Exercise instructions:
Exactly the lines from the one containing "El número de inscripciones a servicios en" through the one containing "Dernières news" in the listing below are to be copied, with the pictures left out.

Data in this exercise:
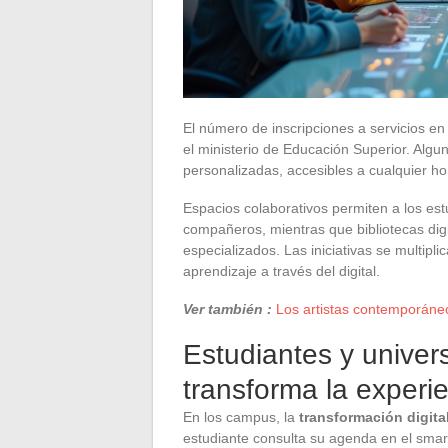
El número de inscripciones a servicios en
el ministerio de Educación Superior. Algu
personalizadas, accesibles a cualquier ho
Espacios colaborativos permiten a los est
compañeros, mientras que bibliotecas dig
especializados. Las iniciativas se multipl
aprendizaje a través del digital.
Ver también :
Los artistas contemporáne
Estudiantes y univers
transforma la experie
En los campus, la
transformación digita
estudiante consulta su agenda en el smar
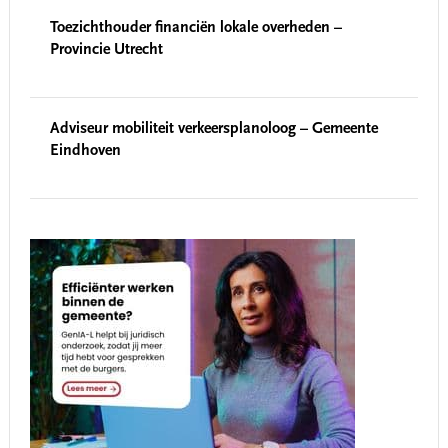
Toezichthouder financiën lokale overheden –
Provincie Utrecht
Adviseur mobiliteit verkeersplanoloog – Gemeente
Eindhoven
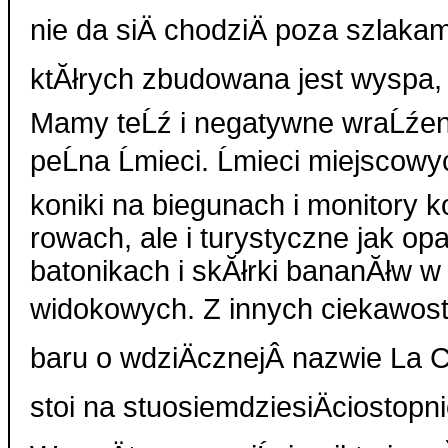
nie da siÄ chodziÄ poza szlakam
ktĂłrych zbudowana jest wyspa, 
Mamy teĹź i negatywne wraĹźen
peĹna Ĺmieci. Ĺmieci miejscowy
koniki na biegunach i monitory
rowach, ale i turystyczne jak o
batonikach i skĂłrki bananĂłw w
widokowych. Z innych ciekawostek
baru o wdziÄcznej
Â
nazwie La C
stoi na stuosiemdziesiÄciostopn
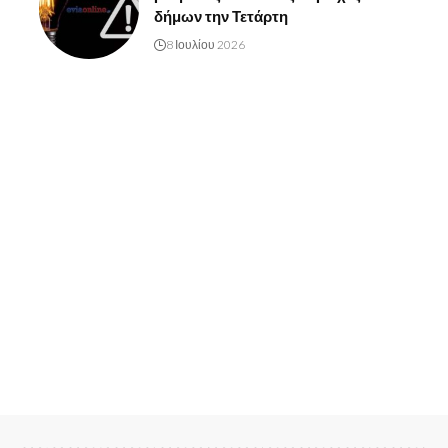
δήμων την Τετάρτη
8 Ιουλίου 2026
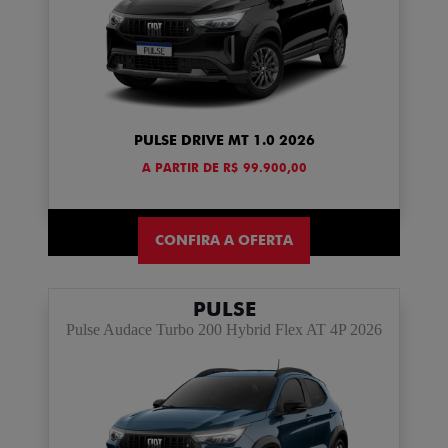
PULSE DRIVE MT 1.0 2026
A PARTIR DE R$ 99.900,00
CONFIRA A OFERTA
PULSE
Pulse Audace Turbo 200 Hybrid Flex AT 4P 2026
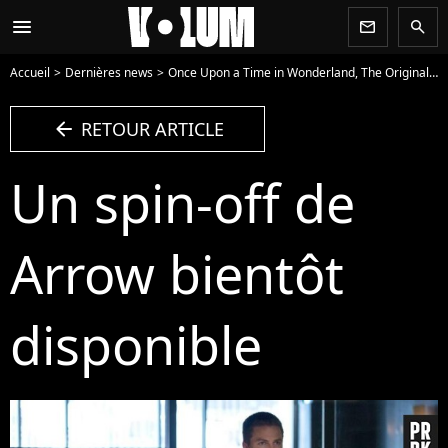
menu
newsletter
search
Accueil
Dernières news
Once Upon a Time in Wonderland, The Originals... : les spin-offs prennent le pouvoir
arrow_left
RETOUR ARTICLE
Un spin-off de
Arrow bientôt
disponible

==

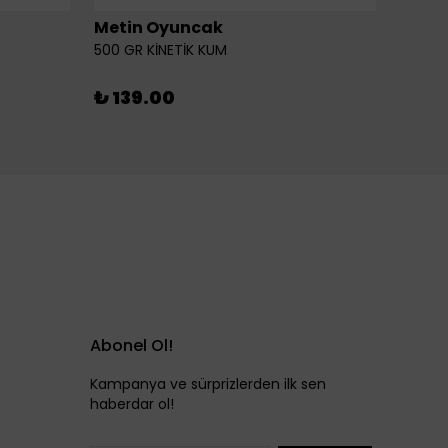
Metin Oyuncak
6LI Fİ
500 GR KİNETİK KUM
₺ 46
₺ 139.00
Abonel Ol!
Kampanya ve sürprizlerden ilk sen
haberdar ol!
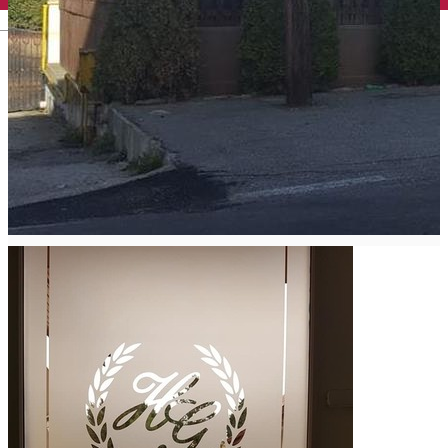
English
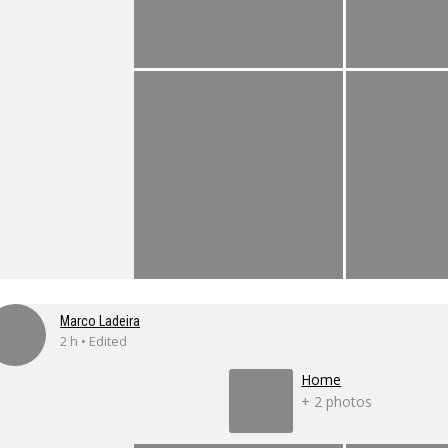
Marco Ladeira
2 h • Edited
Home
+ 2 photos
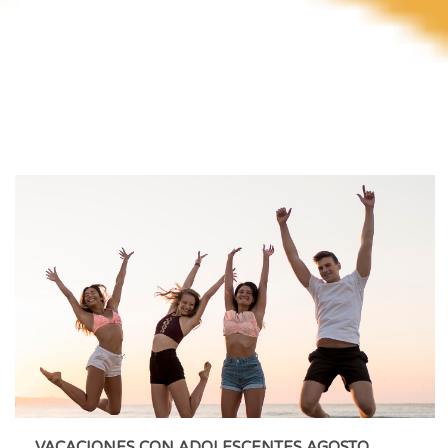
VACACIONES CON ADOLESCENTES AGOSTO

Answer for the task:
El número de inscripciones a servicios en
el ministerio de Educación Superior. Algu
personalizadas, accesibles a cualquier ho
Espacios colaborativos permiten a los est
compañeros, mientras que bibliotecas dig
especializados. Las iniciativas se multipl
aprendizaje a través del digital.
Ver también :
Los artistas contemporáne
Estudiantes y univers
transforma la experie
En los campus, la
transformación digita
estudiante consulta su agenda en el smar
Toezichthouder financiën lokale overheden –
Provincie Utrecht
Adviseur mobiliteit verkeersplanoloog – Gemeente
Eindhoven
nie da siÄ chodziÄ poza szlakam
ktĂłrych zbudowana jest wyspa, 
Mamy teĹź i negatywne wraĹźen
peĹna Ĺmieci. Ĺmieci miejscowy
koniki na biegunach i monitory
rowach, ale i turystyczne jak o
batonikach i skĂłrki bananĂłw w
widokowych. Z innych ciekawostek
baru o wdziÄcznej
Â
nazwie La C
stoi na stuosiemdziesiÄciostopn
δήμων την Τετάρτη
8 Ιουλίου 2026
PULSE DRIVE MT 1.0 2026
A PARTIR DE R$ 99.900,00
CONFIRA A OFERTA
PULSE
Pulse Audace Turbo 200 Hybrid Flex AT 4P 2026
menu
newsletter
search
Accueil
Dernières news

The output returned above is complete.